▶ Problems and tasks
**A)** Copy the tuna cakes passage word for word, starting with "We took inspiration" and going on through "Thai peanut sauce.".
**B)** According to the passage on tuna cakes, what did the writer put on top of the tuna cakes at the first meal?
Provided passage Block Start
It’s grand in other all-American basic recipes like tuna noodle casseroles or tuna melts. And because its texture remains flaky and dense rather than the unpleasantly mushy stuff that comes out of the average tuna tin, this sort of tuna makes a wonderful ingredient for a wider variety of edible goodies than anyone averse to the old-school, mass-produced kind of tinned tuna would ever guess.Photo: Michelle Tam's Nom Nom Paleo Spicy Tuna Cakes

We took inspiration from the marvelous Michelle Tam at Nom Nom Paleo last week and used her recipe—mostly unaltered, much to the amazement of my spouse, who’s so accustomed to my habitual recipe fiddling—for Spicy Tuna Cakes, and the tuna I used was perfect for them. For the first meal of these, I topped mine with melted cheddar and made side dishes of sautéed green beans and mushrooms with bacon crumbles, and a Waldorf sort of salad of apples and celery with a light lemony mayonnaise dressing that had hearty helpings of both pickled and candied ginger to jazz it up. [Please excuse the after-dark quickie photo.] Maybe this week I’ll go pan-Asian and start dinner with hot and sour soup and then serve the tuna cakes with Thai peanut sauce.

One of the particular benefits of this tuna cake recipe is that it’s not only easy to fix but also makes enough for several meals for the two of us, so I’ll likely make up a double batch (two muffin tins’ worth) and freeze even more of them next time. In addition, it’s one that I can tell will easily adapt to a number of kindly variations—look out, Mr. Sparkly!—and I’m sure I’ll try some of those as well, over time.
Provided passage Block End
Given entries Block Start
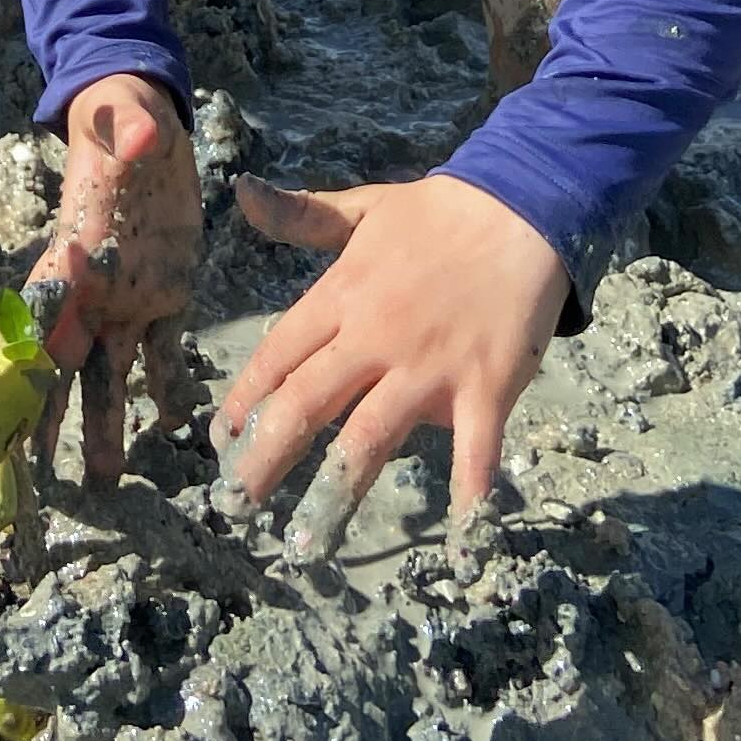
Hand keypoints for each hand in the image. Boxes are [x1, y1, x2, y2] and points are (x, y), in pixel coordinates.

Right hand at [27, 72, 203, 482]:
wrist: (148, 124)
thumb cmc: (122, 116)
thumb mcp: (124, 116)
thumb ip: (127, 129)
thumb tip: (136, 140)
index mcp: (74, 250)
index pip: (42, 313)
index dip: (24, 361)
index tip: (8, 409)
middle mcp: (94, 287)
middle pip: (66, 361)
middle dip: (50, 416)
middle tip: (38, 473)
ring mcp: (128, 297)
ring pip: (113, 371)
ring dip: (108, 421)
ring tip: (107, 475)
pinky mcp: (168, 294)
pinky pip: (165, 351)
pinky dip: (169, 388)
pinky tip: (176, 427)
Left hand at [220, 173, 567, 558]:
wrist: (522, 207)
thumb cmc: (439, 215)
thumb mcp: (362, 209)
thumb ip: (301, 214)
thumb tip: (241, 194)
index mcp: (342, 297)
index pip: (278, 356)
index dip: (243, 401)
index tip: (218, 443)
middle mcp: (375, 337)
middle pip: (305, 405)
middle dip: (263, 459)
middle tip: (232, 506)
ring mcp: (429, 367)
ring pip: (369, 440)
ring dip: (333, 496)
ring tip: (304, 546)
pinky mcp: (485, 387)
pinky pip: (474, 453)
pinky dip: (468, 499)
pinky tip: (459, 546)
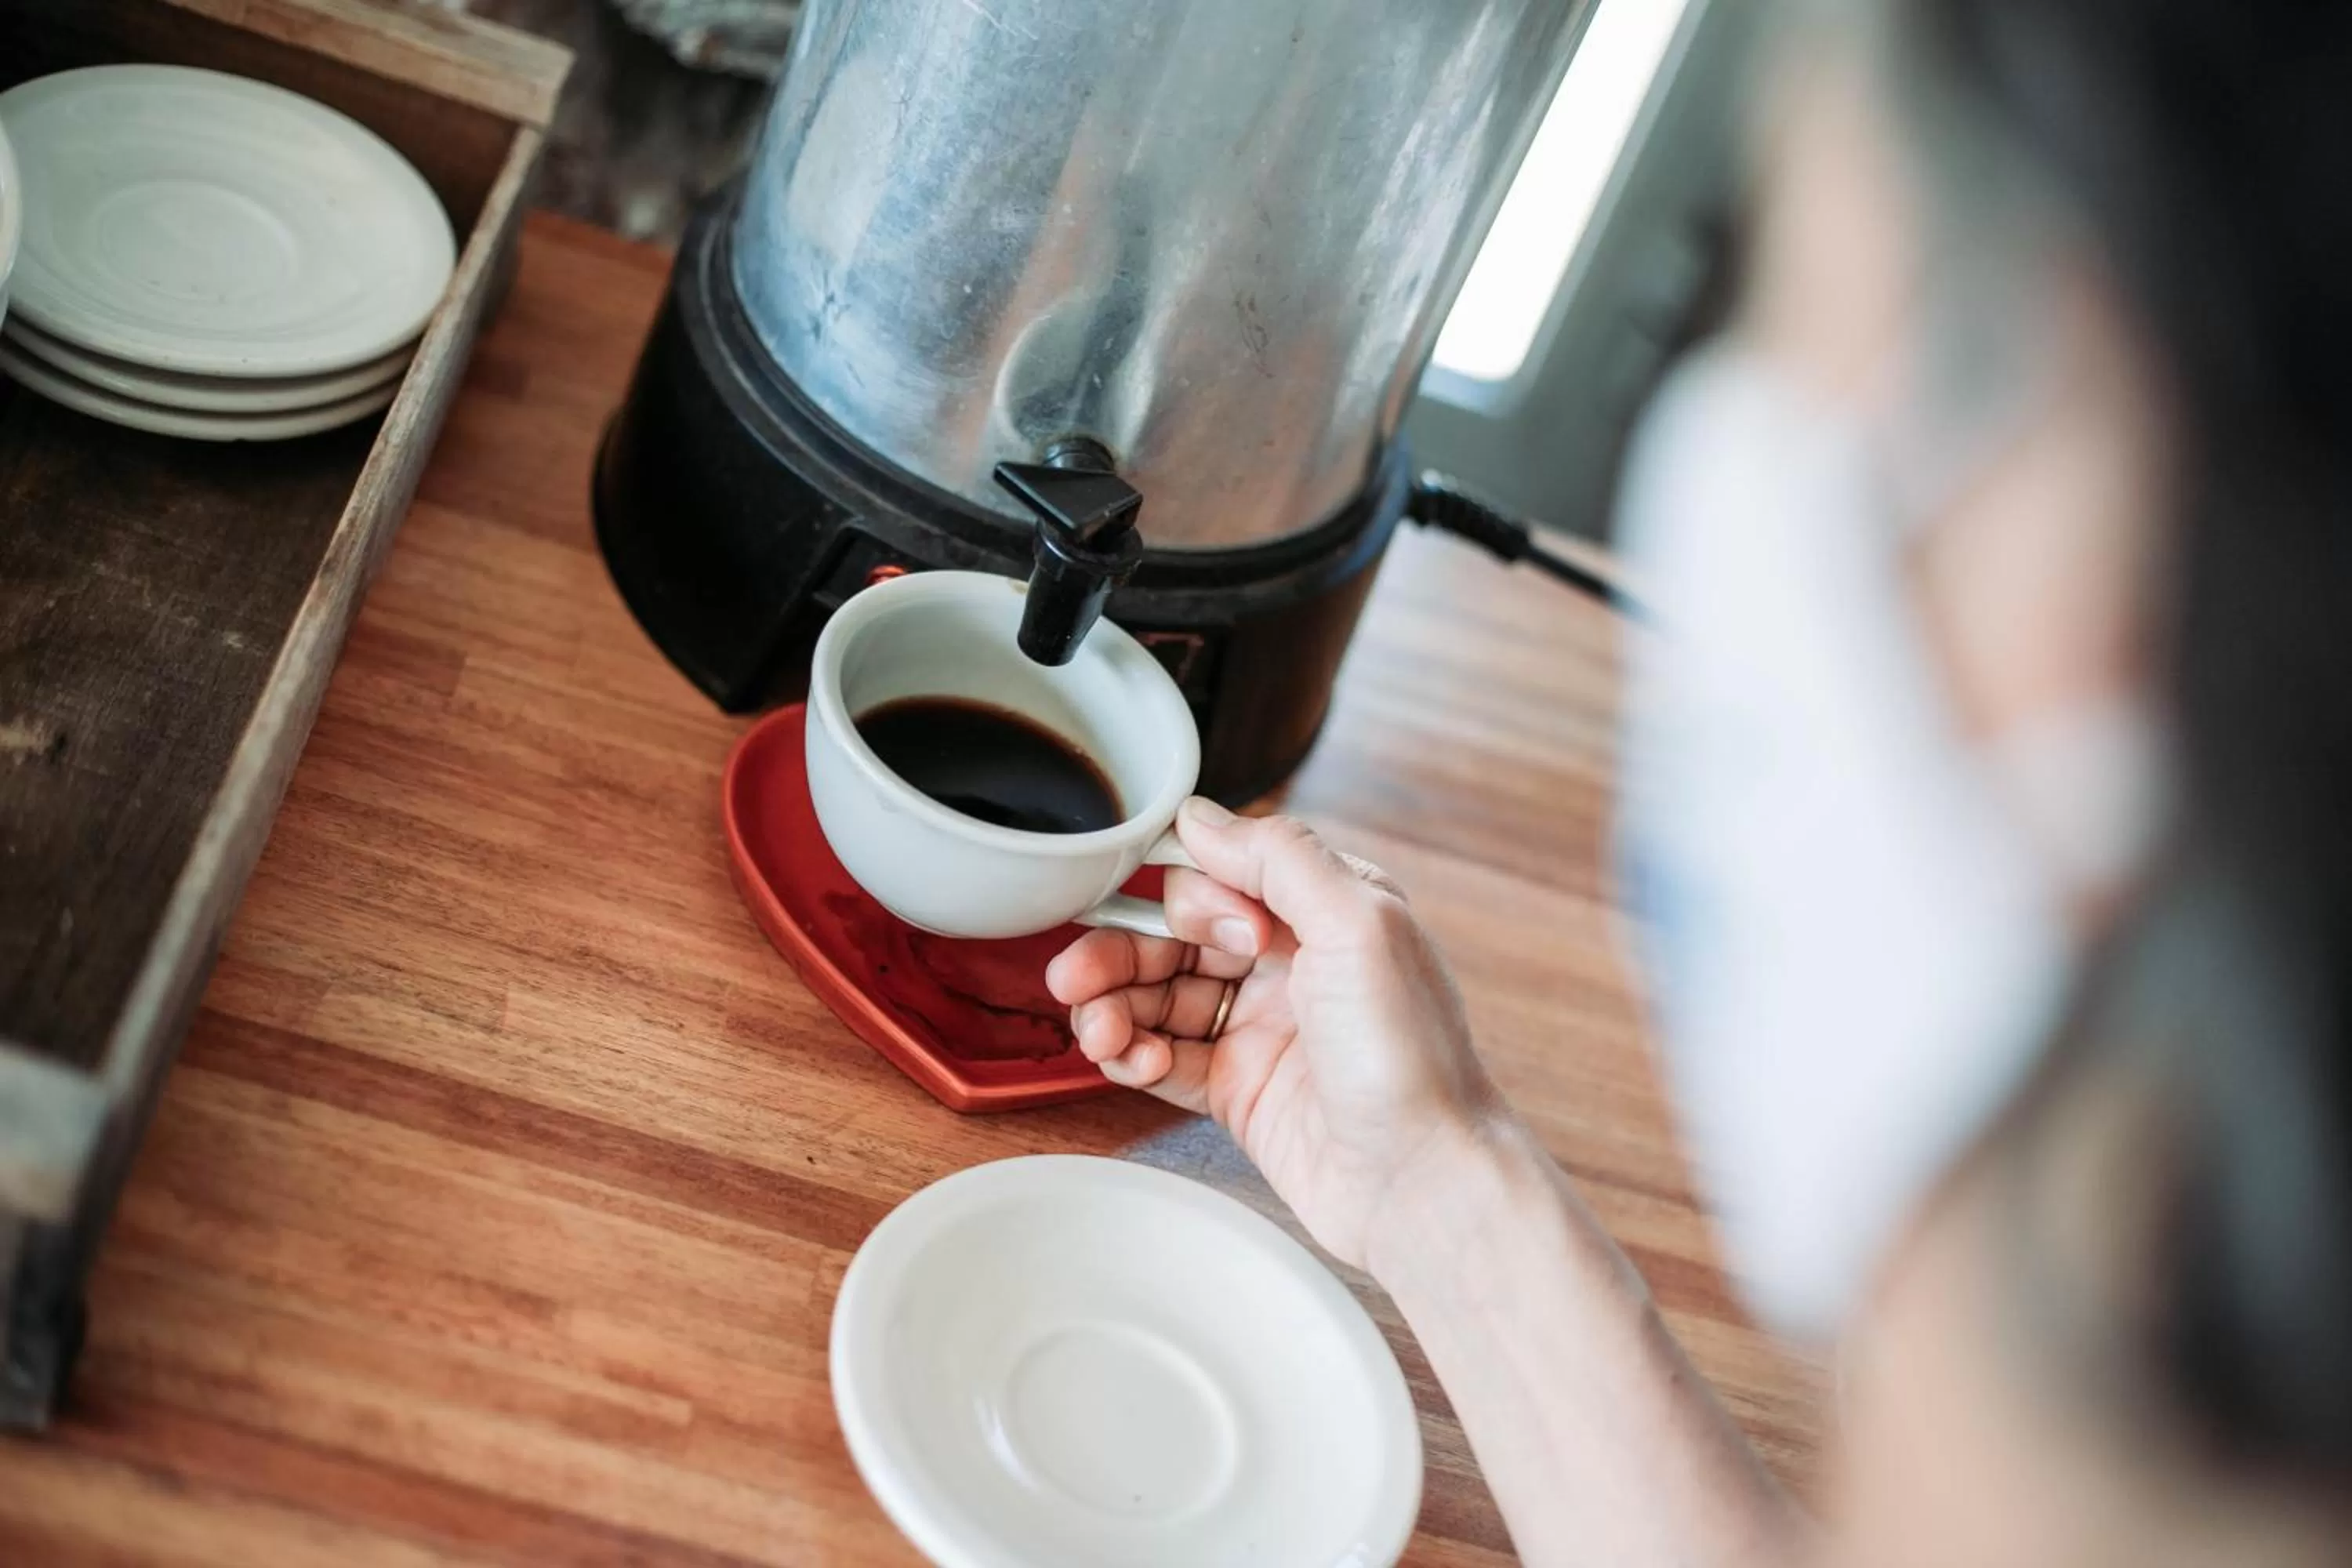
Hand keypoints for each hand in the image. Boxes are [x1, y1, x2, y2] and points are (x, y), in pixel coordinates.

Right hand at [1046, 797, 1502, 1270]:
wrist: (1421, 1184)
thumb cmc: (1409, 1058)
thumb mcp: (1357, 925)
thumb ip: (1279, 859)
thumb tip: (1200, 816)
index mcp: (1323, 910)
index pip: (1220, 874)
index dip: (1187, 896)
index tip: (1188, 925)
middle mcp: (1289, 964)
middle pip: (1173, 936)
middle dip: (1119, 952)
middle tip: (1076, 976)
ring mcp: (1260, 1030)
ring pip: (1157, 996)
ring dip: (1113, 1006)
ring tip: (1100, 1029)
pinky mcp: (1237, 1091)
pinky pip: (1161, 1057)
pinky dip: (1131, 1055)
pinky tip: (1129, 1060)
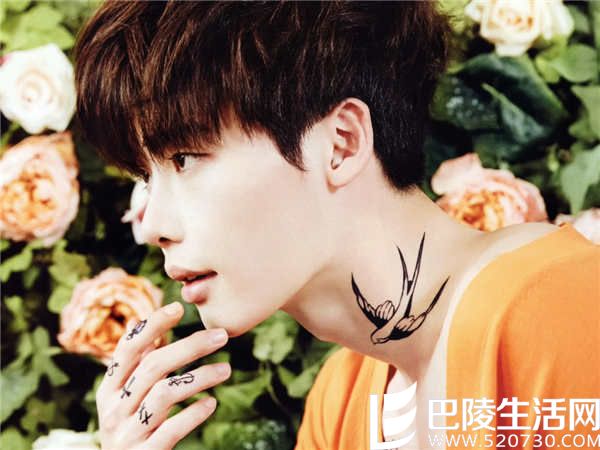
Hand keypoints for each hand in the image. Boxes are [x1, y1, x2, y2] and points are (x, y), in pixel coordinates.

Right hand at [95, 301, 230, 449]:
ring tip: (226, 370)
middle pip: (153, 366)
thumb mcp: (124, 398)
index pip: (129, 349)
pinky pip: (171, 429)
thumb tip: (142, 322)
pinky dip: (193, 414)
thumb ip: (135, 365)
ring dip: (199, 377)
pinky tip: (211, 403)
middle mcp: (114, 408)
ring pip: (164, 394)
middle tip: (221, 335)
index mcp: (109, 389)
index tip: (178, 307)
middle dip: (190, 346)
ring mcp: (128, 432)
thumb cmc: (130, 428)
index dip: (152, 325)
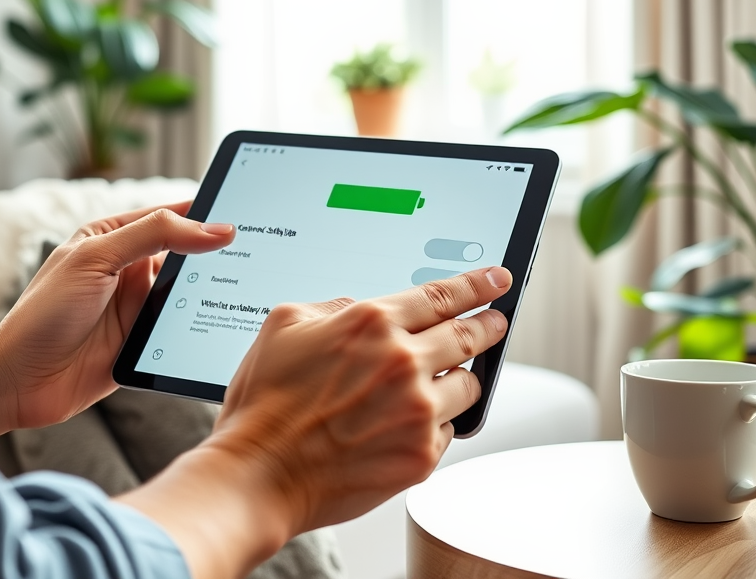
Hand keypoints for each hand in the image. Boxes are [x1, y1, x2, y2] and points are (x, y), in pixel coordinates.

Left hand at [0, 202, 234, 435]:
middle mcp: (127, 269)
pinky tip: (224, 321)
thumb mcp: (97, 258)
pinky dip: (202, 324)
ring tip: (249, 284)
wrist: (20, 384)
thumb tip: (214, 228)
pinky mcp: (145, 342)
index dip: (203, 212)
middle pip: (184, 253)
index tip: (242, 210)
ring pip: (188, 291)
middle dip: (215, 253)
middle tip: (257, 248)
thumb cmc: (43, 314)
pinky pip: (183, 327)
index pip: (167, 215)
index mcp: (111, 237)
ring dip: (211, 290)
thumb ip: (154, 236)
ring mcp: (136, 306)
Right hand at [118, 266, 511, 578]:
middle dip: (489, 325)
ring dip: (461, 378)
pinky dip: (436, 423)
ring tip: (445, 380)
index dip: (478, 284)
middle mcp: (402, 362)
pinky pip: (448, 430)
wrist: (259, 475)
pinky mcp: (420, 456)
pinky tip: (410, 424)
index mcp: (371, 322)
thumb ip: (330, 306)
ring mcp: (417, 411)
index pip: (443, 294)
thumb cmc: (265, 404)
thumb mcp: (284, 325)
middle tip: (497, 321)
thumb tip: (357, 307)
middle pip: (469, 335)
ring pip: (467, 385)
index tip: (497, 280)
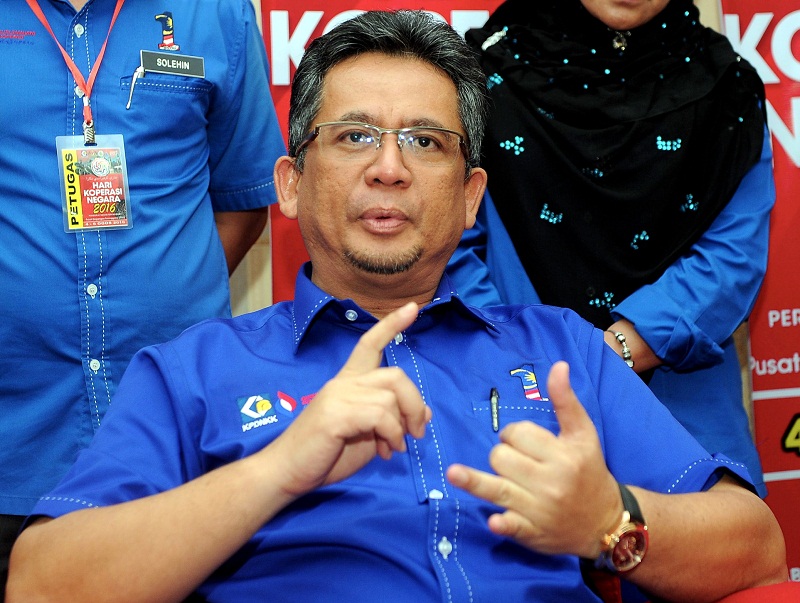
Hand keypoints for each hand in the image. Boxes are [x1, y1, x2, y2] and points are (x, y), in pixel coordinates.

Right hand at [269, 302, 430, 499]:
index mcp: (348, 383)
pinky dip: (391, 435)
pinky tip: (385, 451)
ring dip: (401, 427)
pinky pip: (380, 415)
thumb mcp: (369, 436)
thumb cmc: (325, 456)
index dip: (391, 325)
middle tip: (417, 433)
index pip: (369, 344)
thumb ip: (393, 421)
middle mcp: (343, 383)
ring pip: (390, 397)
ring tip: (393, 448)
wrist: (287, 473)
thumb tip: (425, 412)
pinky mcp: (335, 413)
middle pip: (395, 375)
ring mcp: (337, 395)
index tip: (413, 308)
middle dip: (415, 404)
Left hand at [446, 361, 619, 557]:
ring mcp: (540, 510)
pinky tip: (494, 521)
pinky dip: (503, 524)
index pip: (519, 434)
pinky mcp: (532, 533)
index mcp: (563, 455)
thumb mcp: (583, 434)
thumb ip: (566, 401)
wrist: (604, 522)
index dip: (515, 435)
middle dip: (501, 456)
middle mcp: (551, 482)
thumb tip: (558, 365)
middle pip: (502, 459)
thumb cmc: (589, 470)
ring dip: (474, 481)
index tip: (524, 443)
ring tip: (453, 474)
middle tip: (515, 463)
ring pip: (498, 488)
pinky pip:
Given entries Block End
▶ Responses to the exercise
**A)**
We took inspiration from the marvelous Michelle Tam at Nom Nom Paleo last week and used her recipe—mostly unaltered, much to the amazement of my spouse, who’s so accustomed to my habitual recipe fiddling—for Spicy Tuna Cakes, and the tuna I used was perfect for them. For the first meal of these, I topped mine with melted cheddar and made side dishes of sautéed green beans and mushrooms with bacon crumbles, and a Waldorf sort of salad of apples and celery with a light lemony mayonnaise dressing that had hearty helpings of both pickled and candied ginger to jazz it up. [Please excuse the after-dark quickie photo.] Maybe this week I’ll go pan-Asian and start dinner with hot and sour soup and then serve the tuna cakes with Thai peanut sauce.

**B)** Melted cheddar.